* [Reading passage]:
BEGIN

Panel: The Capitol Insurrection in Global Perspective

Friday, February 26, 2021 - 12:00pm to 1:30pm
Virtual - Zoom

Many Americans, including most commentators in the mainstream media, have tried to make sense of the events of January 6, 2021 in terms of US racism, QAnon, and Trumpism – as a distinctly American phenomenon. Those are of course crucial parts of the story but treated in isolation from global processes, that story is incomplete and dangerously misleading.

This panel will explore the urgency of situating the Capitol Insurrection in a broader historical and transnational framework highlighting the complex dynamics of empire and colonialism, global white supremacy, militarized and racialized policing, and neoliberal capitalism. Join our panel of experts, moderated by Global Studies Center Director Michael Goodhart: Dr. Errol Henderson of Penn State, Dr. Jeanne Morefield of the University of Birmingham, Dr. Stuart Schrader of Johns Hopkins University, Dr. Nikhil Singh of New York University.

Errol
Henderson Ph.D
Associate Professor, Political Science, Pennsylvania State University
Errol A. Henderson is Associate Professor of International Relations (IR). He earned a PhD in Political Science at the University of Michigan, Ann Arbor. He has authored 50 scholarly publications including five books—the latest on the black liberation struggle of the 1960s-70s. He is presently working on two books: (1) on the role of white racism in IR; and (2) on gender and the Urban Peace and Justice Movement of the 1980s-90s in the US. Henderson established the Diasporas and Politics (DAP) project in 2019 to analyze the influence of racial and religious diasporas in world affairs. He is an original co-sponsor of the Liberation Film Series at the Charles H. Wright Museum of African American History in Detroit, MI. A member of a variety of professional, academic and activist organizations, Henderson is a veteran of the US Army. He also has been outspoken in challenging white supremacism in academia: Being Black at Penn State.
Michael
Goodhart Ph.D
Professor, Political Science, Director Global Studies Center, University of Pittsburgh
Michael Goodhart is Professor of Political Science, and he holds secondary appointments in Philosophy and in Gender, Sexuality, and Women's Studies. He is Director of the Global Studies Center at Pitt and a University Honors College Faculty Fellow. His current research focuses on questions to do with global injustice and responsibility for injustice and in the ways in which political theorists think about these problems. He is also interested in human rights praxis as a form of counter-hegemonic politics under neoliberalism. His core intellectual interests are in the theory and practice of democracy and human rights in the context of globalization and in related questions concerning global justice, democratic governance, and political responsibility at the transnational level.

END

Pixel coordinate listings:
BEGIN

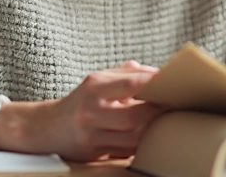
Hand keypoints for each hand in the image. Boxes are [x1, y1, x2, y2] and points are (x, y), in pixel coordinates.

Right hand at [0, 61, 164, 160]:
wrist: (49, 127)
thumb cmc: (83, 99)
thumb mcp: (99, 79)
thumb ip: (128, 72)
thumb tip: (159, 73)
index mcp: (93, 87)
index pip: (129, 83)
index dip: (154, 84)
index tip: (172, 82)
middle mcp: (90, 111)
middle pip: (133, 116)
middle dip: (157, 112)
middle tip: (176, 105)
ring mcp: (91, 135)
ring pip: (132, 137)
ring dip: (152, 130)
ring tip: (167, 120)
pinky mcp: (94, 153)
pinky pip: (126, 150)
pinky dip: (140, 143)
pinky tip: (150, 136)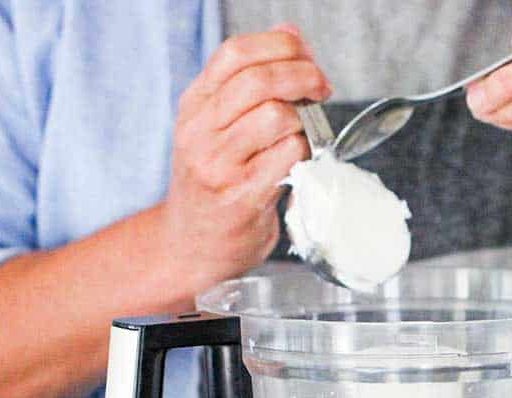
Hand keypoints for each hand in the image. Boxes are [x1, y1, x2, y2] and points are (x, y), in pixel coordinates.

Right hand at [160, 25, 329, 298]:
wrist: (190, 247)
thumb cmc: (213, 185)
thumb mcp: (215, 128)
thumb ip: (248, 85)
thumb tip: (291, 36)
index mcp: (194, 106)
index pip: (235, 54)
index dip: (279, 46)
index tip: (306, 57)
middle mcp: (199, 132)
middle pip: (258, 80)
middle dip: (303, 76)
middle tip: (322, 88)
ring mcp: (217, 165)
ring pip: (275, 116)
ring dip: (303, 120)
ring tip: (303, 133)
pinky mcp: (241, 197)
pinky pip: (288, 157)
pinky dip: (304, 154)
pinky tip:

END

* [Tasks to perform]:
• A. In the panel announcement, in what year did Errol Henderson establish the Diasporas and Politics project?
• B. Name the experts in the panel announcement who are listed as panelists, leaving out the moderator.
• C. Write the next part of the panel announcement, picking up after its final sentence.
The records aren't needed for any of this work.

* [Answers below]:
• A. 2019

• B. Dr. Errol Henderson, Dr. Jeanne Morefield, Dr. Stuart Schrader, Dr. Nikhil Singh

• C.
Jeanne
Morefield Ph.D
Associate Professor, Political Science and International Studies, University of Birmingham
Jeanne Morefield is a Senior Lecturer in political theory at the University of Birmingham and currently the Co-President of the Association for Political Theory. Her scholarship sits at the intersection of political theory, history, and international relations with a specific focus on the relationship between liberal politics and ideology (domestic and international) and the legacies and contemporary practices of British and U.S. imperialism. Dr. Morefield is the author of Empires Without Imperialism: Anglo American Decline and the Politic of Deflection (Oxford University Press: 2014) and Covenants Without Swords: Idealist Liberalism and the Spirit of Empire (Princeton University Press: 2005). She is currently completing a book examining the political thought of Edward Said. She has written articles for academic journals such as History of Political Thought, Political Theory, and Theory and Event and her more popular work has appeared in The Boston Review.
Stuart
Schrader Ph.D
Lecturer, Sociology, Johns Hopkins University
Dr. Schrader is the Associate Director of the Program in Racism, Immigration, and Citizenship and a Lecturer / Assistant Research Scientist at John Hopkins University. He is also affiliated with the 21st Century Cities Initiative. I received my PhD in American Studies from NYU in 2015. Before coming to Hopkins, Dr. Schrader was a postdoctoral fellow at the Charles Warren Center at Harvard University and the Center for the United States and the Cold War at the Tamiment Library at New York University. At Hopkins, he is teaching courses on police and prisons, Black social movements, and critical race theory, listed in Africana Studies, International Studies, Political Science, and Sociology.
Nikhil
Singh Ph.D
Professor, Social and Cultural Analysis, Director Prison Education, NYU
Nikhil Pal Singh is Professor of Social and Cultural Analysis and History at New York University, and Founding Faculty Director of the NYU Prison Education Program. A historian of race, empire, and culture in the 20th-century United States, Singh is the author, most recently, of Race and America’s Long War (University of California Press, 2017). He is also the author of the award-winning book, Black Is a Country: Race and the Unfinished Struggle for Democracy (Harvard University Press, 2004), and author and editor with Jack O’Dell of Climin’ Jacob’s Ladder; The Black Freedom Movement Writing of Jack O’Dell. A new book Exceptional Empire: Race, Colonialism and the Origins of US Globalism is in-progress, and forthcoming from Harvard University Press. Singh’s writing and historian interviews have appeared in a number of places including New York Magazine, TIME, the New Republic, and on NPRs Open Source and Code Switch.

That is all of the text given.